ASSIGNMENT ▸ Your answer should be the lines of the material that include the word "depth".

DATA SECTION ▸
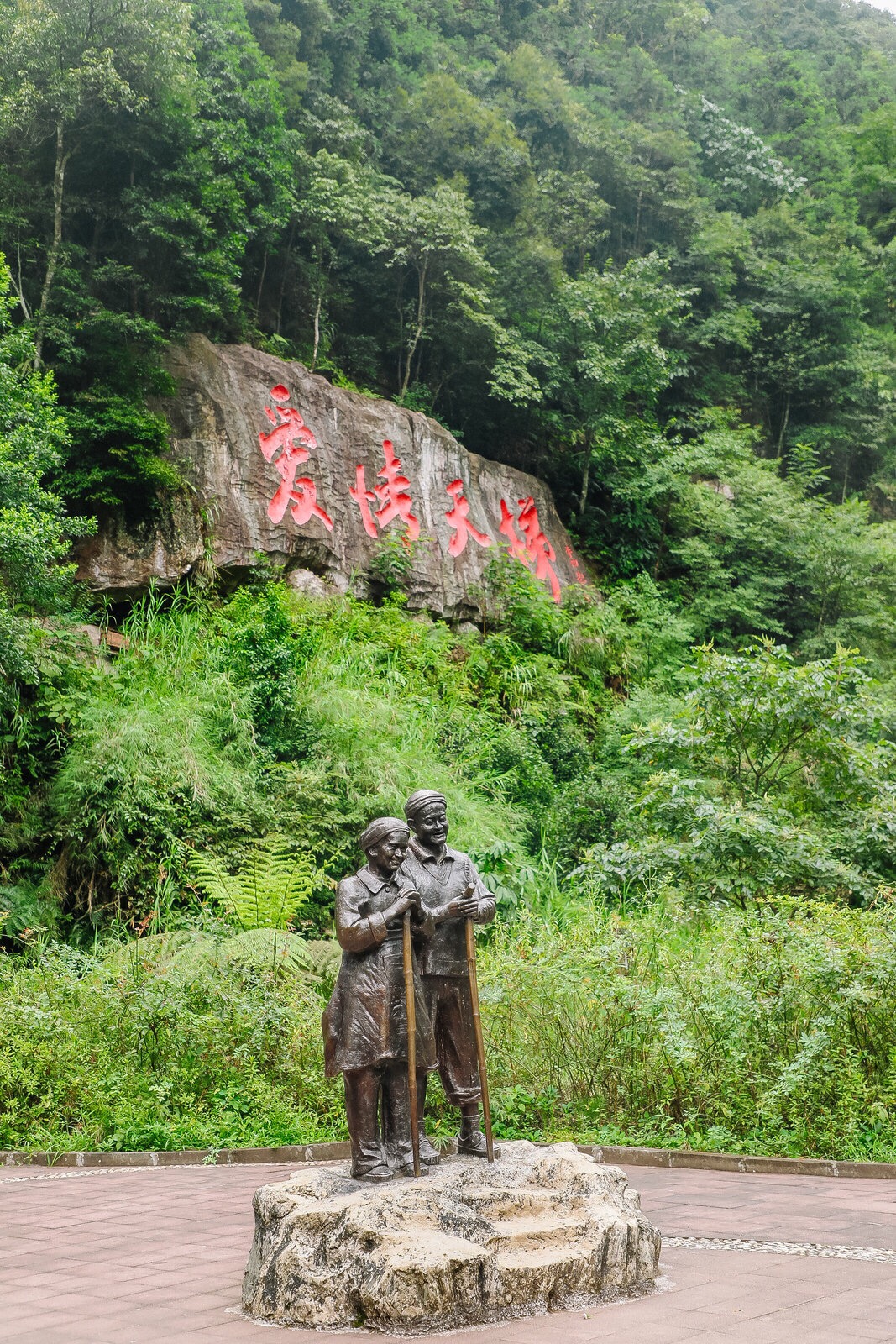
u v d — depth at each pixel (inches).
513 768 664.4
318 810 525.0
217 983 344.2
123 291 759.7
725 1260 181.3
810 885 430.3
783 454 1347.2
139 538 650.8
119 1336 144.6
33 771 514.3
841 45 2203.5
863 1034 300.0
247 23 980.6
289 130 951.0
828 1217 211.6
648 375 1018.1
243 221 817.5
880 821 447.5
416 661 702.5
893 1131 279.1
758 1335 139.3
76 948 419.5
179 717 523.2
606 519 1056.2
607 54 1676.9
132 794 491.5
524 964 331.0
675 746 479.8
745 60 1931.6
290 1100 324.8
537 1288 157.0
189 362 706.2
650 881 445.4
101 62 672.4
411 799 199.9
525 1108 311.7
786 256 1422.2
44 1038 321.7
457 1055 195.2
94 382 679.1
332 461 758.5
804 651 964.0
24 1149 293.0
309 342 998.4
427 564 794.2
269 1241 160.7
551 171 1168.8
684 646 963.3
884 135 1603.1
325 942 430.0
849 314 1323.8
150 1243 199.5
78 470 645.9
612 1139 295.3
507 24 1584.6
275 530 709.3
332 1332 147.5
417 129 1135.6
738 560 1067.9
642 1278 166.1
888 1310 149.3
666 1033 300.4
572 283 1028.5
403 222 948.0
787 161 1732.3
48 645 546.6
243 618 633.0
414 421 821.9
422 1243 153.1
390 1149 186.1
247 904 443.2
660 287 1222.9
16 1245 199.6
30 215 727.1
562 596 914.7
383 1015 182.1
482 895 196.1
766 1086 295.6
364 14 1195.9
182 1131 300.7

...

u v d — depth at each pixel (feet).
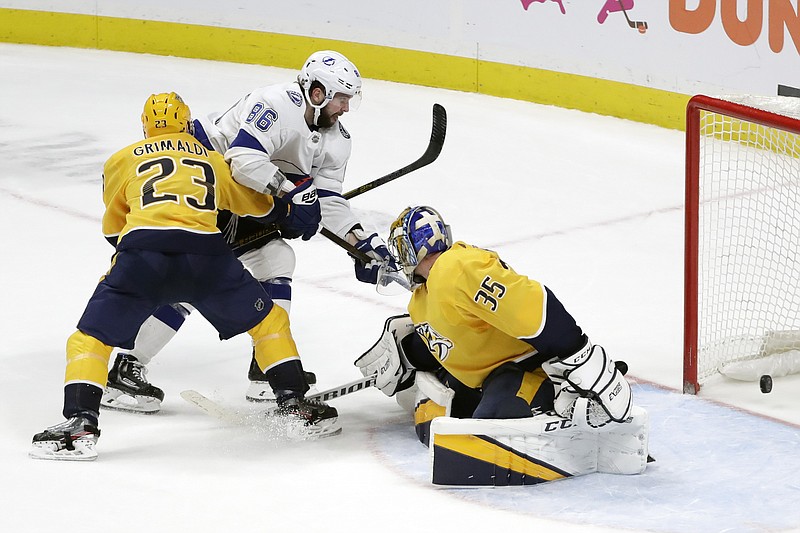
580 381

* * *

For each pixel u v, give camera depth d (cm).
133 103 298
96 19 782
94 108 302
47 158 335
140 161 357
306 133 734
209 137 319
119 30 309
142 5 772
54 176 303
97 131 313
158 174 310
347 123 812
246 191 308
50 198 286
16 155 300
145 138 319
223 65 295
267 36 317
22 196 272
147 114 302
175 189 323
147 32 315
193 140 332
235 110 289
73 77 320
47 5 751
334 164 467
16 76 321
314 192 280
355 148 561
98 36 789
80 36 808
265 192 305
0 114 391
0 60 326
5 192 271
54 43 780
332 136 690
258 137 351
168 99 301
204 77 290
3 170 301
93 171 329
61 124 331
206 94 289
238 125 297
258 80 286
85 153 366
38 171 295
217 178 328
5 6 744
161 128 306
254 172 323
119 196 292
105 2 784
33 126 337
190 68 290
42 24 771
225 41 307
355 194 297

RESULT FOR THIS TASK ▸
u v d — depth at each pixel (inches).
u v d — depth at each pixel (feet).
For each pixel u v, give camera depth d (cm).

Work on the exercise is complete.